Illusion of security = fleeting. I was pretty angry when he left; using fear as a tactic to take advantage of their charity is not cool.

At least I got dumplings to make it all better.

Cowardly Ophelia xx

The Mean Reds

23 Mar

I’m like cat here, a no-name slob. We belong to nobody, and nobody belongs to us. We don’t even belong to each other.

So, here I am again. A different postcode though. And it appears that I have grown a thorny shell at some point between 2006-2007 and now. Maybe it’s automatic; subconscious self preservation perhaps?

I miss my puppy like crazy; sometimes it feels that I could pretend everything was okay if she was here. There is a dog here but we are simply not on the same wavelength. He knocks people over, slobbers like he has rabies and takes great delight in rifling through the garbage. My darling puppy is dainty; she springs through the overgrown backyard like a little lamb, climbs into your lap and pins your shoulders to cover your face with kisses, and has a tremendous sense of injustice when we dare to laugh at all the silly little things she does. She even knows all the individual names of her toys and brings the specific one you ask for..

She is so sad when I leave her, and I hate that it is not just a few days or weeks for her – it is a significant portion of her life. If she lives for 12 years, that is 4383 (ish) days which I could possibly spend with her. Yet here I am, a million miles away from her, in the midst of a 13 week semester that is such a huge chunk of her short life. She is going to be mad-spoiled when I get back to her. Oh – also she turns 1 on May 16th. We’re having a birthday party for her – invites via facebook, if I love you enough.

No, it’s not just puppy love or lack thereof – a lot is going on. I feel so silly. A lower IQ and less style, I’d be practically emo. As much as I need an outlet right now, I don’t want this blog to turn this into a Debbie Downer skit. There are wonderful, amazing things in the world, even if they are beyond my line of sight right now – when I am reunited with them… words, words, words!

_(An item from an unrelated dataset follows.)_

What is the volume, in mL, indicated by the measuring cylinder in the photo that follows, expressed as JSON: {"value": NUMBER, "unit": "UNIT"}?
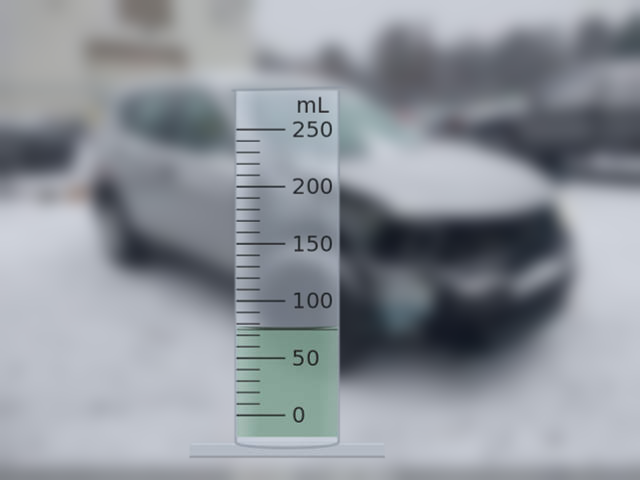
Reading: {"value": 75, "unit": "mL"}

In the meantime, here are the best things I can think of right now:

  • the ski boots my friend’s housemate found on the side of the road – a size too big maybe and actually for men, but I’m overjoyed nonetheless
  • Bic Runga’s cover of And No More Shall We Part (originally by Nick Cave and the Bad Seeds) performed with the Christchurch Symphony Orchestra
  • blueberries in general
  • Keanu Reeves in Bram Stoker’s Dracula – he makes it a comedy (more than Sadie Frost and the special effects)
  • seeing Lady Gaga soon – I am embarrassed over how excited I am
  • and the best thing… the knowledge that “the mean reds” I seem to share with Holly Golightly (or “the depths of despair” as Anne Shirley would put it) will eventually pass. Or at least fade.